▶ Work task
Give back exactly the stretch of data below from the line holding "And one of the" through the line holding "Andrea Senaldi", both ends included, and leave the remaining lines out.

* * * *

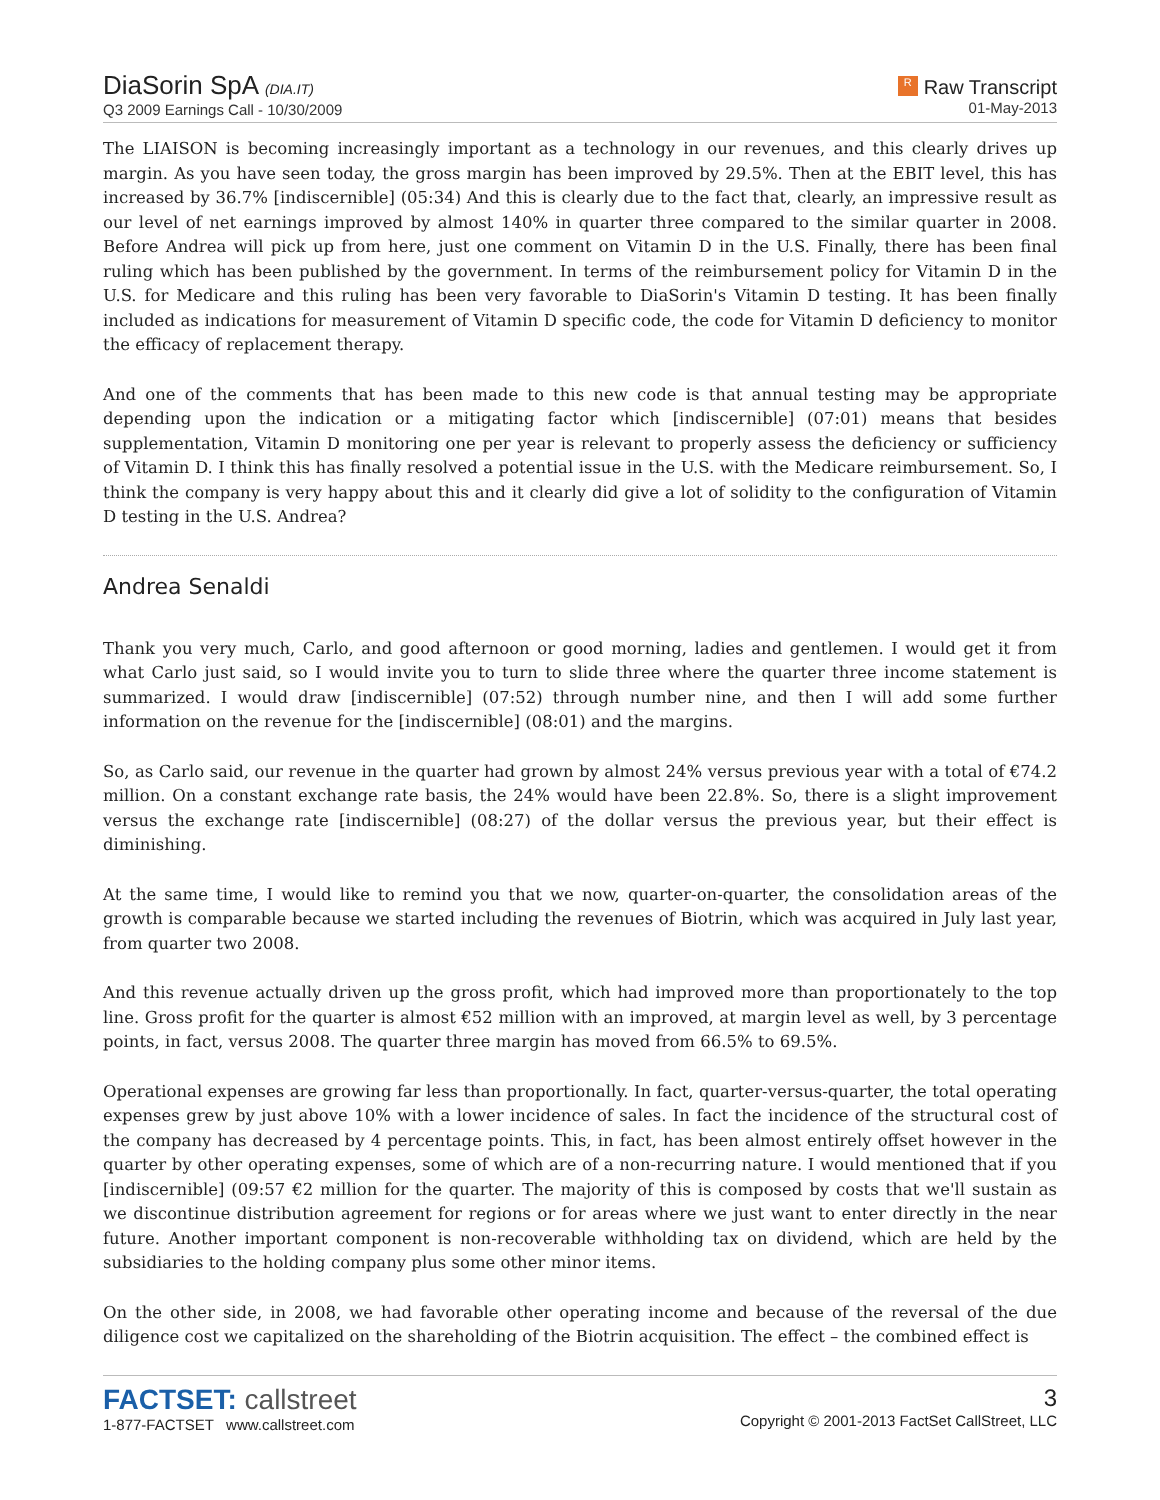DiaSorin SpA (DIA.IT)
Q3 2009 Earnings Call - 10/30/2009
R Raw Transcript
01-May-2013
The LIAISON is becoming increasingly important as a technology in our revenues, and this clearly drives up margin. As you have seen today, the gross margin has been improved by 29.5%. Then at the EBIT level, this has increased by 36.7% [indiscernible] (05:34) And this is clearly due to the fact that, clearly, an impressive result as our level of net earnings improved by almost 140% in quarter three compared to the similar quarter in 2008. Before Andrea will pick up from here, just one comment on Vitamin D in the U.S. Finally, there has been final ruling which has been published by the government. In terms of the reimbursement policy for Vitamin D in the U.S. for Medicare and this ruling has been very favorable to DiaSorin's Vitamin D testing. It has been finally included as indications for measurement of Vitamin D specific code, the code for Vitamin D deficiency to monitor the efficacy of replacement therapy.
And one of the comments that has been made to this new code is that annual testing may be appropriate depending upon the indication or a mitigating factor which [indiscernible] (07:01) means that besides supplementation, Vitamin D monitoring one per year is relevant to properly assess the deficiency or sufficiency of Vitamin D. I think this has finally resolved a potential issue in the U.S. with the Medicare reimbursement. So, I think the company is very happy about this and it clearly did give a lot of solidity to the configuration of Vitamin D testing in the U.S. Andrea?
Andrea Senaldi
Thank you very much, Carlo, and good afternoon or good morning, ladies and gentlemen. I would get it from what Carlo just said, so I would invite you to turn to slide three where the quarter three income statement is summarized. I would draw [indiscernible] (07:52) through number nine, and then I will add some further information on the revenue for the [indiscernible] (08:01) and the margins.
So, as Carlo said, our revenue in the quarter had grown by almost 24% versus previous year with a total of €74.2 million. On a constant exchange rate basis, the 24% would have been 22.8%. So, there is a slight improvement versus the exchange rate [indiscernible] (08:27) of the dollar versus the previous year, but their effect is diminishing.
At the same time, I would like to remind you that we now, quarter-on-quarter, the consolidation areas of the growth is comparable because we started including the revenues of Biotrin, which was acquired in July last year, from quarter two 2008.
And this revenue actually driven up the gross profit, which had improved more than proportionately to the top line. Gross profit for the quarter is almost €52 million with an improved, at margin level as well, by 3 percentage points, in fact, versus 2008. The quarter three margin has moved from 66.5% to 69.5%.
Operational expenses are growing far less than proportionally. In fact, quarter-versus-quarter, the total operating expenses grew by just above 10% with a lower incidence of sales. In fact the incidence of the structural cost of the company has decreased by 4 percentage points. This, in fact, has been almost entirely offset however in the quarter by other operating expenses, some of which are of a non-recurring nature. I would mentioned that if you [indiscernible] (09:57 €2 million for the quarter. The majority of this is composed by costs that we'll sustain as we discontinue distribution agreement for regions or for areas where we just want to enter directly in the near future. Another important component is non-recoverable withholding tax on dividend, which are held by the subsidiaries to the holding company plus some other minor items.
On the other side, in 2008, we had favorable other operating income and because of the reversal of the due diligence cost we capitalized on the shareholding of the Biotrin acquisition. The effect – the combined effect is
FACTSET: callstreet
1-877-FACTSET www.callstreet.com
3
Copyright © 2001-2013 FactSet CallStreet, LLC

* * * *

▶ Exercise result
And one of the comments that has been made to this new code is that annual testing may be appropriate depending upon the indication or a mitigating factor which [indiscernible] (07:01) means that besides supplementation, Vitamin D monitoring one per year is relevant to properly assess the deficiency or sufficiency of Vitamin D. I think this has finally resolved a potential issue in the U.S. with the Medicare reimbursement. So, I think the company is very happy about this and it clearly did give a lot of solidity to the configuration of Vitamin D testing in the U.S. Andrea?
Andrea Senaldi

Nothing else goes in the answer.